Task objective. Your answer should be only the lines below from the one with "After opening the" to the one with "- [CKAN project](https://github.com/ckan/ckan)", repeated exactly, ends included.

(Dataset entries)
<<<<

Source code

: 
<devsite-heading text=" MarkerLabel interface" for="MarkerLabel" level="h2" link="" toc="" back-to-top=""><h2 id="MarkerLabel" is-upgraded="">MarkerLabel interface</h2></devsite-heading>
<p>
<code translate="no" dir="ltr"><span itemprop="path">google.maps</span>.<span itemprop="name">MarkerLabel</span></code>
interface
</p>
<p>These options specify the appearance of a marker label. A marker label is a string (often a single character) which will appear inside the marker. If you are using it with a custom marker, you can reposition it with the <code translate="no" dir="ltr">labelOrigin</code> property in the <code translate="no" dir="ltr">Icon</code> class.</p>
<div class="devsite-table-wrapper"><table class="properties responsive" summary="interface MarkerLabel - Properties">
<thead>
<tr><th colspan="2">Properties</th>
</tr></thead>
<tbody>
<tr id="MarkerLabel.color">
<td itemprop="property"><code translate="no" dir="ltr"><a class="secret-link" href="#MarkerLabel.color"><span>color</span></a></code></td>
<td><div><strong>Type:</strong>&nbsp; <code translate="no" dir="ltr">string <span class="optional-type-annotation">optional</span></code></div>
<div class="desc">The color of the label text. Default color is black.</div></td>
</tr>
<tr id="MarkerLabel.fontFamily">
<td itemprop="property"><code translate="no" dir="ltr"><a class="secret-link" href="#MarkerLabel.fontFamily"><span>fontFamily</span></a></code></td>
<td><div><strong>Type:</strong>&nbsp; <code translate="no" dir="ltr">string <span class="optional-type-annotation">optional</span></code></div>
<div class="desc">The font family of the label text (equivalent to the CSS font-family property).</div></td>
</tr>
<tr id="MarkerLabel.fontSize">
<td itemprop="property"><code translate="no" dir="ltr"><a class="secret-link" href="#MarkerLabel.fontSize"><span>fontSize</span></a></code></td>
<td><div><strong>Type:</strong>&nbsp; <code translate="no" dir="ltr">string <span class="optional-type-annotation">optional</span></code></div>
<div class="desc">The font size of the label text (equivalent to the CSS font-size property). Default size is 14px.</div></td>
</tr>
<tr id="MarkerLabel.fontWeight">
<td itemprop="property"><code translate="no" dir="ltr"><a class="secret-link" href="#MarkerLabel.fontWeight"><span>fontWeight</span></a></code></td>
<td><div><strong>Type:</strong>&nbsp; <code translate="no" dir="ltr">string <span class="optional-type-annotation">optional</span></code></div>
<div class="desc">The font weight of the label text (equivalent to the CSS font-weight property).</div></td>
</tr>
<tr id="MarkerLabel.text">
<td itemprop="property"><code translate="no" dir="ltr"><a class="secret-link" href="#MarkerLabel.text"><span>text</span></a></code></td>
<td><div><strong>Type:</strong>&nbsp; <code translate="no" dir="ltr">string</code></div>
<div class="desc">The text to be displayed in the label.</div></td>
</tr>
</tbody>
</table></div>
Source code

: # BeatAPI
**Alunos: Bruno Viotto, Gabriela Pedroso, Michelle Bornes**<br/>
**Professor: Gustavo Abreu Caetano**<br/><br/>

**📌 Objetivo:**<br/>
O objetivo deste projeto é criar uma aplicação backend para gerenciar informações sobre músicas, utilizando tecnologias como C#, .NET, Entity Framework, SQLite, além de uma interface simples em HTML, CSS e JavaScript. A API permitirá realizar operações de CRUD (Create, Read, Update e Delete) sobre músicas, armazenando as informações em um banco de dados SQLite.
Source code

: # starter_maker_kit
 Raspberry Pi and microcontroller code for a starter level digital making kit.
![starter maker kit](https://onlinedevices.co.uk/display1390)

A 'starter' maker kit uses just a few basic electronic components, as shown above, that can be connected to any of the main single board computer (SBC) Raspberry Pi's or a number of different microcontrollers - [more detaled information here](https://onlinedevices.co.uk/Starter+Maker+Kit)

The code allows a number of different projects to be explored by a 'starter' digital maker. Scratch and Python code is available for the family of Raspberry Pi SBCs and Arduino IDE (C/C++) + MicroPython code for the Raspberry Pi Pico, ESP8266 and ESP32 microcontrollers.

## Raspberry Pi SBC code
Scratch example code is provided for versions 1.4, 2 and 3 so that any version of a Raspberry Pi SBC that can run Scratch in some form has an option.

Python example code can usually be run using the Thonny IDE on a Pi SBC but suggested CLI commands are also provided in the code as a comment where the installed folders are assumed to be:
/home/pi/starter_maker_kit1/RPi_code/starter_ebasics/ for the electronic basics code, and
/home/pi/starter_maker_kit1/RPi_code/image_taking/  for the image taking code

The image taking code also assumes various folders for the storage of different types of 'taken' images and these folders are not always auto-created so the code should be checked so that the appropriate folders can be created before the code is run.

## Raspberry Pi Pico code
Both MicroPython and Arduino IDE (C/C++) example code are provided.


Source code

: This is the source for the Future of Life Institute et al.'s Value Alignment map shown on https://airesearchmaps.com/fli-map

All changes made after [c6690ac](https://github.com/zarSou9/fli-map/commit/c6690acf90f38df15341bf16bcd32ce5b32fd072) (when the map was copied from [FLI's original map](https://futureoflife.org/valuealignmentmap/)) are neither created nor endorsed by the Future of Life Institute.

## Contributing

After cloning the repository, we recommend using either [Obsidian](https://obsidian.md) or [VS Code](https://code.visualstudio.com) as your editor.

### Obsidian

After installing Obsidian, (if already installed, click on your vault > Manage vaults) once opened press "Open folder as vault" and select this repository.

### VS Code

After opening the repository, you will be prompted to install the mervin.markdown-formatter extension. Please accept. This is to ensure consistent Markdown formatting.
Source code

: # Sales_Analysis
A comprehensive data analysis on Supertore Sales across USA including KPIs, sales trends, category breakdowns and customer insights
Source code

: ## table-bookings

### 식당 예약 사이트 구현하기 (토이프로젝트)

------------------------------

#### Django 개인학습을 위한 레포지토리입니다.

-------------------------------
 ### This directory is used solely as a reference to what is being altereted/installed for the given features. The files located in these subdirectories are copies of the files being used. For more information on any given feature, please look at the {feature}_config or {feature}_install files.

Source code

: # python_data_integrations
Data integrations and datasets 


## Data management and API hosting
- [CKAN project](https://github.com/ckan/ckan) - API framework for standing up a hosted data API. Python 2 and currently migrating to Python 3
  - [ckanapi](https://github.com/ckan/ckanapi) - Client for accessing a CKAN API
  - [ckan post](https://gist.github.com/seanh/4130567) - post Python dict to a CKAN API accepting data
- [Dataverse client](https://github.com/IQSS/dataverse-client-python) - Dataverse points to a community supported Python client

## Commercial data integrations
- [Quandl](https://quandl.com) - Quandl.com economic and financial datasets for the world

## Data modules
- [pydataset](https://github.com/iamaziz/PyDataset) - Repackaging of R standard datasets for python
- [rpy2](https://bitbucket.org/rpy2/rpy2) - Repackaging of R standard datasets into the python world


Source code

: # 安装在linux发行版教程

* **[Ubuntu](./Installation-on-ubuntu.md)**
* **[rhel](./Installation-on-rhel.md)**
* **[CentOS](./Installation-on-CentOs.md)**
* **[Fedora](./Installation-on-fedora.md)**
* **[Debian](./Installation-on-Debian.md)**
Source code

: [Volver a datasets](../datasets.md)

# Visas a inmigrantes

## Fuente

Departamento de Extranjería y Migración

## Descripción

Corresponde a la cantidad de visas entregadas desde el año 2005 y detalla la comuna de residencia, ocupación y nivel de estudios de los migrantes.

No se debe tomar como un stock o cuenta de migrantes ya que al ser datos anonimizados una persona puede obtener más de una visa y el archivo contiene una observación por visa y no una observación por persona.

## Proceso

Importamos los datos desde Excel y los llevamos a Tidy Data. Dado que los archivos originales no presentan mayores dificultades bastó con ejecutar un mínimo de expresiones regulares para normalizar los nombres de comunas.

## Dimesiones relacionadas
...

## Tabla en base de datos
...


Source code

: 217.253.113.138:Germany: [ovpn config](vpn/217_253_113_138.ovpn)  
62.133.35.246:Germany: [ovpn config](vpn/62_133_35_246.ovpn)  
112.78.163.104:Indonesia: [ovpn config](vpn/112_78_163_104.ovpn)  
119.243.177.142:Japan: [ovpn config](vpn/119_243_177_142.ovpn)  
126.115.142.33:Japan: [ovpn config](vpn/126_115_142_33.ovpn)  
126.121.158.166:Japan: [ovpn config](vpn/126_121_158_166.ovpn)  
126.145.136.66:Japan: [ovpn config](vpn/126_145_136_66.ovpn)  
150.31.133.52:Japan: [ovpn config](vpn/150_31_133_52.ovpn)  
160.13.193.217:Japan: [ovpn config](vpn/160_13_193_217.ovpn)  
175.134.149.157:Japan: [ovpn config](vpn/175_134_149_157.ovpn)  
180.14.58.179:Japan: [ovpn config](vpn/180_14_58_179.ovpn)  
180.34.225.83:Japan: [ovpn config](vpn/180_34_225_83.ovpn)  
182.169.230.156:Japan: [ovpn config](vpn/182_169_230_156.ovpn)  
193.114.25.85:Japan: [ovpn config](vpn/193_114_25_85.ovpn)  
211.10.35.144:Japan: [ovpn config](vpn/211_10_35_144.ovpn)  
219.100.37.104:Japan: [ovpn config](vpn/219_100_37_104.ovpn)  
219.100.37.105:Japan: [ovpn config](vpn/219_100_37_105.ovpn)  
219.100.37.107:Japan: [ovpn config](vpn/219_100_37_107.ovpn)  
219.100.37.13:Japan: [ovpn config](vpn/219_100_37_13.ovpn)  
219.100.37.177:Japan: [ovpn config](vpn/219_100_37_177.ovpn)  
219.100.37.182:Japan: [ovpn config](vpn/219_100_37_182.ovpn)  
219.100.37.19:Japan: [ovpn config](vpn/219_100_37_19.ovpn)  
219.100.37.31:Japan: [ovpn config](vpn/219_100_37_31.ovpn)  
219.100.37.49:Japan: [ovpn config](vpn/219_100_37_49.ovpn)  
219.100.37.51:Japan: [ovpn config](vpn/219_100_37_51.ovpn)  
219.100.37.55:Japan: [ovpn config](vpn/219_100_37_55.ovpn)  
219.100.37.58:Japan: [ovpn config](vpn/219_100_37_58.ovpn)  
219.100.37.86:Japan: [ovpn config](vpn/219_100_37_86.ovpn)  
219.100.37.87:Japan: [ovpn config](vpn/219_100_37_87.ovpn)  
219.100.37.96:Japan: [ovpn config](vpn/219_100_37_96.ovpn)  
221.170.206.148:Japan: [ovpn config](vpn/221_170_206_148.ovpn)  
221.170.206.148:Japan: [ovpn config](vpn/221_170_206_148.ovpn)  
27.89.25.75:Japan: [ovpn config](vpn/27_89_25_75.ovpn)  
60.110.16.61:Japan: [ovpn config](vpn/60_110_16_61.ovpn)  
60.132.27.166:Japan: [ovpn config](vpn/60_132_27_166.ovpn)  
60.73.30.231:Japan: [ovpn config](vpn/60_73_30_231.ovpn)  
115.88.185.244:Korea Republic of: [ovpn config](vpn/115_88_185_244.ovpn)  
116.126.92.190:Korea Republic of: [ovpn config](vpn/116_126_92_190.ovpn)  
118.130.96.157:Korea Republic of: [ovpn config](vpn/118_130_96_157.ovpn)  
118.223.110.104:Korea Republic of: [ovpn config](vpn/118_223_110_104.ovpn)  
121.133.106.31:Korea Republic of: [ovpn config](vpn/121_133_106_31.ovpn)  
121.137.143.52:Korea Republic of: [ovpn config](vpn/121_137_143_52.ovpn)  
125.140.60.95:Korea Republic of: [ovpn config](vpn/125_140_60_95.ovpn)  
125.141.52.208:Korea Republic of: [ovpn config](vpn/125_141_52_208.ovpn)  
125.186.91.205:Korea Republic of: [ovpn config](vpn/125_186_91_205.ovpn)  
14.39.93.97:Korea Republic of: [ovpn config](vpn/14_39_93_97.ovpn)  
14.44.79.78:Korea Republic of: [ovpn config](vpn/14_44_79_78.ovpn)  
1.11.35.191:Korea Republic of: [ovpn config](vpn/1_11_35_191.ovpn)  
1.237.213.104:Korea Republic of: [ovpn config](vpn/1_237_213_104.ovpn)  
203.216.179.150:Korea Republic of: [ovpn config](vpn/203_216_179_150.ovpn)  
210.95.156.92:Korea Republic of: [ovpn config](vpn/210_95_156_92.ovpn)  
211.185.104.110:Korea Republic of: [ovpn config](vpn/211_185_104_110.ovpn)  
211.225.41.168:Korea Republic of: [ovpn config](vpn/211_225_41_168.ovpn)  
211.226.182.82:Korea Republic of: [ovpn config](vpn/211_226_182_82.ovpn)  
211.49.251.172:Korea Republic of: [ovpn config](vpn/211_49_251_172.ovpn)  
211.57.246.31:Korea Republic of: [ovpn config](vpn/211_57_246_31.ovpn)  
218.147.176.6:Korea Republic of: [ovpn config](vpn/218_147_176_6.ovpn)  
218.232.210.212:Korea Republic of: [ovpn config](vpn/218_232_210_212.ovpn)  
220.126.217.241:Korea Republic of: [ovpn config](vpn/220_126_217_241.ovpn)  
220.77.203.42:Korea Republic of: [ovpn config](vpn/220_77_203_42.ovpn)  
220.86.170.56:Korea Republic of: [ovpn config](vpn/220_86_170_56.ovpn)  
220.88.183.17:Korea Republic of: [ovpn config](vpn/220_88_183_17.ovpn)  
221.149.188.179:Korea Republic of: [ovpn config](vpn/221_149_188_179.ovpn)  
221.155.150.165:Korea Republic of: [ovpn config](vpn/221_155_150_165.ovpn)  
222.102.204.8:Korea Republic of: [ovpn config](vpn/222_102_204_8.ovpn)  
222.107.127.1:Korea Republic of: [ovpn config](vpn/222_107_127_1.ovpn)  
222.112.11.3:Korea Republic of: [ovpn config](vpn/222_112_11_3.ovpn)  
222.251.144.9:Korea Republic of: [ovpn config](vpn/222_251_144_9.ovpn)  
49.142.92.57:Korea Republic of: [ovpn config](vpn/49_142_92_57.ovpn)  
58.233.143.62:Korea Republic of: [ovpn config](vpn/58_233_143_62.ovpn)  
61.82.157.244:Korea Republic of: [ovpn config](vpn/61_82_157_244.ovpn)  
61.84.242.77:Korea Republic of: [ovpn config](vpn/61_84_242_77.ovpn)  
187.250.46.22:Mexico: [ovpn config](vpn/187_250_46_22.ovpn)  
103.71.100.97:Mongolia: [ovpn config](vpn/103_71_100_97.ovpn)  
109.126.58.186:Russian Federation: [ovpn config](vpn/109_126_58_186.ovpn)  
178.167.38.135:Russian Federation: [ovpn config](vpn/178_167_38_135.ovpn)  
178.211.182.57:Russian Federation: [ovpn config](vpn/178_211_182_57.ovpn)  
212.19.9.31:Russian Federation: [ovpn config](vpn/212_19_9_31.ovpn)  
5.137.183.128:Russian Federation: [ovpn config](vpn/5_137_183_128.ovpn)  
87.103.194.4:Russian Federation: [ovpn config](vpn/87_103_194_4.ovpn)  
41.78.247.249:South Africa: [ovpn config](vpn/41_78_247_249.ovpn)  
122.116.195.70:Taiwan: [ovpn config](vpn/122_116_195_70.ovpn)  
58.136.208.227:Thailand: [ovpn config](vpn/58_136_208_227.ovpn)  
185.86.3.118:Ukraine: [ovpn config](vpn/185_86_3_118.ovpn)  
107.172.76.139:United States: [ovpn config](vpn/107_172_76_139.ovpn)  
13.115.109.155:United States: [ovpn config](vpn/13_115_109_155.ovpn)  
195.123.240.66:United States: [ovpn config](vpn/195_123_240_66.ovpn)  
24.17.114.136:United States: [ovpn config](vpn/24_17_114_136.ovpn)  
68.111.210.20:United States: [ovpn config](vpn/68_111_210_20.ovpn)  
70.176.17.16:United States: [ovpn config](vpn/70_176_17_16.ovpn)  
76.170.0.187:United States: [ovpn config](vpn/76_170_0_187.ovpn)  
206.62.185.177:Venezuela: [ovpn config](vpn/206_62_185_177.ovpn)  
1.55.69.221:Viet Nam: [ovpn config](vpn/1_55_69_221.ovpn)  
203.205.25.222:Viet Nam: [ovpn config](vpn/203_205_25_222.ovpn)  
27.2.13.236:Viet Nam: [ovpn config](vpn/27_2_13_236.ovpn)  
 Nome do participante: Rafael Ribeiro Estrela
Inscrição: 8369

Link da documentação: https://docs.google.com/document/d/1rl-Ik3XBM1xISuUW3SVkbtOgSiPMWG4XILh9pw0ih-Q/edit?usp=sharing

>>>>

Finished task.
After opening the repository, you will be prompted to install the mervin.markdown-formatter extension. Please accept. This is to ensure consistent Markdown formatting.
Source code

: # Sales_Analysis
A comprehensive data analysis on Supertore Sales across USA including KPIs, sales trends, category breakdowns and customer insights
Source code

: ## table-bookings

### 식당 예약 사이트 구현하기 (토이프로젝트)

------------------------------

#### Django 개인학습을 위한 레포지토리입니다.

-------------------------------
 ### This directory is used solely as a reference to what is being altereted/installed for the given features. The files located in these subdirectories are copies of the files being used. For more information on any given feature, please look at the {feature}_config or {feature}_install files.

Source code

: # python_data_integrations
Data integrations and datasets 


## Data management and API hosting
- [CKAN project](https://github.com/ckan/ckan) - API framework for standing up a hosted data API. Python 2 and currently migrating to Python 3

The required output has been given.